Other potential examples abound. The already-weakened Voter Rights Act protections are likely doomed under the coming Court makeup, giving states carte blanche to reinstitute barriers to voting without federal oversight. Other federal discrimination protections will likely fall as well.
Most broadly, however, will be a likely eating away of the authority of federal departments and agencies.
The White House, in promoting Kavanaugh’s nomination, boasted of his record in opposition of federal regulators — one memo sent to business groups, Politico reported, claimed that the judge has overruled them 75 times.
Several analyses, including one from Brookings Institute, predict that the addition of Kavanaugh will lead to the erosion or reversal of the 1984 Chevron v. NRDC ruling, which gives great latitude to federal agencies. That, as the Brookings article put it, would “rein in the agencies at the heart of the modern administrative state.”
It’s not just the Supreme Court that is heading in this direction, likely for many years to come. Trump has already nominated dozens of judges to the country’s federal district and appellate courts, with close to 50 already confirmed. They are likely to be more ideological than those of previous presidents, in part because the Republican-controlled Senate is requiring a mere majority for confirmation (a change made by Democrats during the Obama administration), and also because Majority Leader Mitch McConnell has ceased honoring “blue slip” privileges of home-state senators to, in effect, veto nominations.
How states fill in the gaps is not just a matter of which states have Democrats or Republican in control of the legislature. States have developed institutional differences that cannot be easily reversed.

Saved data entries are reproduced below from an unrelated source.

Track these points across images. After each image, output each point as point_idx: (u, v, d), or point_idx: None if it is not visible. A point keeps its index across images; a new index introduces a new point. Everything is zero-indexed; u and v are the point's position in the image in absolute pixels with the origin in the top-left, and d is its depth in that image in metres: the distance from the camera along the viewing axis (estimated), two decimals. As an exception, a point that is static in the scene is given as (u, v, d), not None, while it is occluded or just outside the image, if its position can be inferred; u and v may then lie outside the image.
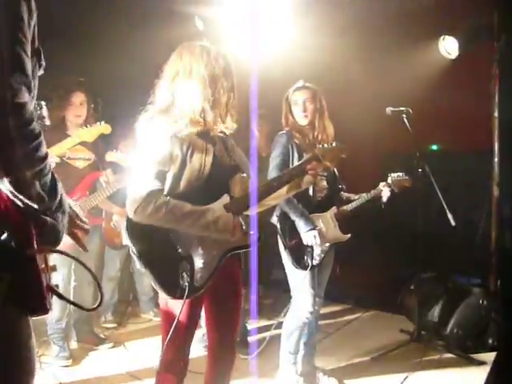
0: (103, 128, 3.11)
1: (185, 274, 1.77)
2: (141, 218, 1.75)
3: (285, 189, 2.09)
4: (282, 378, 2.95)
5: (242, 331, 3.53)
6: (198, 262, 1.81)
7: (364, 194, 2.94)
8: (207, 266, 1.82)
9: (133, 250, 1.76)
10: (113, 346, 3.58)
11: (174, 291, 1.78)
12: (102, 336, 3.70)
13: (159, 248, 1.81)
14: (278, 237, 2.86)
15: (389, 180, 2.92)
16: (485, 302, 3.75)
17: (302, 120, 2.86)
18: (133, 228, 1.79)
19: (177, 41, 1.99)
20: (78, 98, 3.26)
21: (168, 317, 1.89)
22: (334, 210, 2.88)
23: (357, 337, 3.91)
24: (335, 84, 5.42)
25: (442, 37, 3.83)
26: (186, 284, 1.77)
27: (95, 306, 1.29)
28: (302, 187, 2.15)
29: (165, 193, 1.81)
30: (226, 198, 1.88)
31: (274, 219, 2.89)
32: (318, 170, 2.13)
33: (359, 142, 4.78)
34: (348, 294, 4.79)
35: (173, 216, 1.75)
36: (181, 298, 1.77)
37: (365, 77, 5.73)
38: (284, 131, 2.90)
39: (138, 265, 1.78)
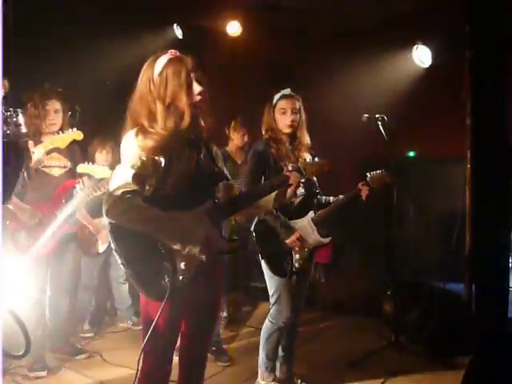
0: (75, 134, 3.07)
1: (166, 275, 1.77)
2: (111, 217, 1.75)
3: (271, 203, 2.12)
4: (259, 384, 2.95)
5: (217, 339, 3.52)
6: (180, 264, 1.80)
7: (342, 196, 2.95)
8: (189, 268, 1.81)
9: (116, 249, 1.76)
10: (89, 356, 3.52)
11: (155, 292, 1.78)
12: (78, 346, 3.65)
13: (142, 248, 1.80)
14: (256, 244, 2.86)
15: (367, 178, 2.90)
16: (461, 307, 3.81)
17: (286, 129, 2.84)
18: (116, 228, 1.79)
19: (156, 49, 2.00)
20: (53, 105, 3.23)
21: (148, 322, 1.86)
22: (311, 214, 2.87)
23: (335, 342, 3.94)
24: (312, 92, 5.48)
25: (415, 46, 3.90)
26: (168, 285, 1.76)
27: (21, 354, 1.24)
28: (284, 201, 2.17)
29: (148, 195, 1.81)
30: (210, 203, 1.89)
31: (253, 227, 2.90)
32: (299, 183, 2.15)
33: (336, 149, 4.84)
34: (326, 299, 4.82)
35: (140, 219, 1.75)
36: (161, 299, 1.75)
37: (342, 85, 5.81)
38: (261, 140, 2.89)
39: (119, 261, 1.77)
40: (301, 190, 2.85)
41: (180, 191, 1.84)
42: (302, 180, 2.78)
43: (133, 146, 1.81)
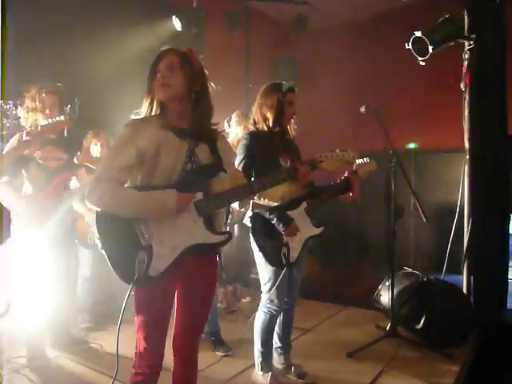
0: (64, 121, 3.05)
1: (139, 263, 1.82)
2: (91, 201, 1.83)
3: (277, 197, 2.13)
4: (256, 375, 2.97)
5: (216, 329, 3.55)
6: (157, 253, 1.85)
7: (331, 185, 2.93)
8: (165, 257, 1.86)
9: (97, 235, 1.85)
10: (90, 347, 3.55)
11: (129, 277, 1.85)
12: (78, 336, 3.67)
13: (122, 236, 1.86)
14: (251, 236, 2.86)
15: (354, 167, 2.91)
16: (458, 298, 3.81)
17: (288, 121, 2.85)
18: (100, 215, 1.87)
19: (154, 42, 2.04)
20: (49, 99, 3.23)
21: (137, 309, 1.99)
22: (304, 205, 2.86)
23: (333, 333, 3.96)
24: (311, 83, 5.47)
25: (413, 36, 3.88)
26: (139, 272, 1.82)
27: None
28: (291, 196, 2.18)
29: (137, 184, 1.90)
30: (198, 196, 1.91)
31: (247, 220, 2.89)
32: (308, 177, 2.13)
33: (336, 141, 4.85)
34: (325, 290, 4.84)
35: (119, 200, 1.84)
36: (136, 284, 1.86)
37: (342, 76, 5.80)
38: (247, 134, 2.85)
39: (99, 245, 1.86)
40: None
41: (168, 182, 1.88)
42: None
43: (121, 135, 1.90)
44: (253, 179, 2.52)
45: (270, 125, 2.81)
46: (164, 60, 1.94)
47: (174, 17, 5.25)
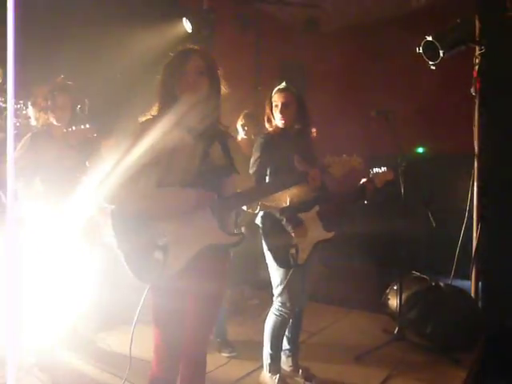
0: (88, 130, 3.12)
1: (156, 262, 1.83)
2: (107, 200, 1.84)
3: (285, 200, 2.14)
4: (264, 376, 2.97)
5: (222, 331, 3.56)
6: (173, 253, 1.85)
7: (346, 191, 2.95)
8: (181, 257, 1.85)
9: (113, 234, 1.84)
10: (98, 347, 3.56)
11: (145, 277, 1.85)
12: (86, 337, 3.68)
13: (138, 235, 1.86)
14: (262, 237, 2.88)
15: (370, 175, 2.93)
16: (466, 303, 3.80)
17: (280, 122, 2.84)
18: (116, 214, 1.87)
19: (165, 43, 2.05)
20: (61, 99, 3.25)
21: (153, 309, 1.96)
22: (316, 208, 2.87)
23: (341, 337, 3.95)
24: (319, 86, 5.48)
25: (424, 41, 3.88)
26: (156, 271, 1.83)
27: None
28: (300, 199, 2.19)
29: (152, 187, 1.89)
30: (214, 195, 1.92)
31: (258, 220, 2.90)
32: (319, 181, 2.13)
33: (344, 144, 4.84)
34: (332, 294, 4.83)
35: (135, 197, 1.84)
36: (153, 284, 1.86)
37: (351, 80, 5.80)
38: (263, 134, 2.89)
39: (115, 244, 1.85)
40: None
41: (182, 181, 1.88)
42: None
43: (136, 133, 1.88)
44: (265, 181, 2.54)
45: (271, 128, 2.90)
46: (191, 63, 1.95)
47: (184, 19, 5.27)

In Massachusetts, for example, state courts are filled with judges, appointed by Democrats and moderate Republicans, who give more robust protections than those elsewhere — same-sex marriage being one of many examples. The Commonwealth’s regulatory bodies are generally active and — compared to many states — reasonably well funded and staffed. The voters and organizers in the state have been willing and able to use public pressure and the state’s ballot initiative process to force action as well.
Perhaps most importantly, the office of Massachusetts’s Attorney General is aggressive and serious in using state laws to protect workers’ rights, press for corporate compliance, ensure equal protections of the law, and press for social justice. That’s an attitude that long predates current AG Maura Healey, but has expanded on her watch and is unlikely to ebb after she’s gone.
Those conditions don’t exist in many other states. As a result, the withdrawal of federal oversights will almost certainly result in widespread conditions that younger, generally liberal professionals will view as hostile to workers, consumers, the environment, LGBTQ, immigrants, families, public schooling and more.
Make no mistake: Massachusetts would feel the effects as well. No level of state action can replace a robust OSHA, NLRB, EPA, HUD, SEC, or DOJ.
Still, the Bay State should be poised to follow a very different path than most other states — after being among the most resistant to conservative swing that lead there.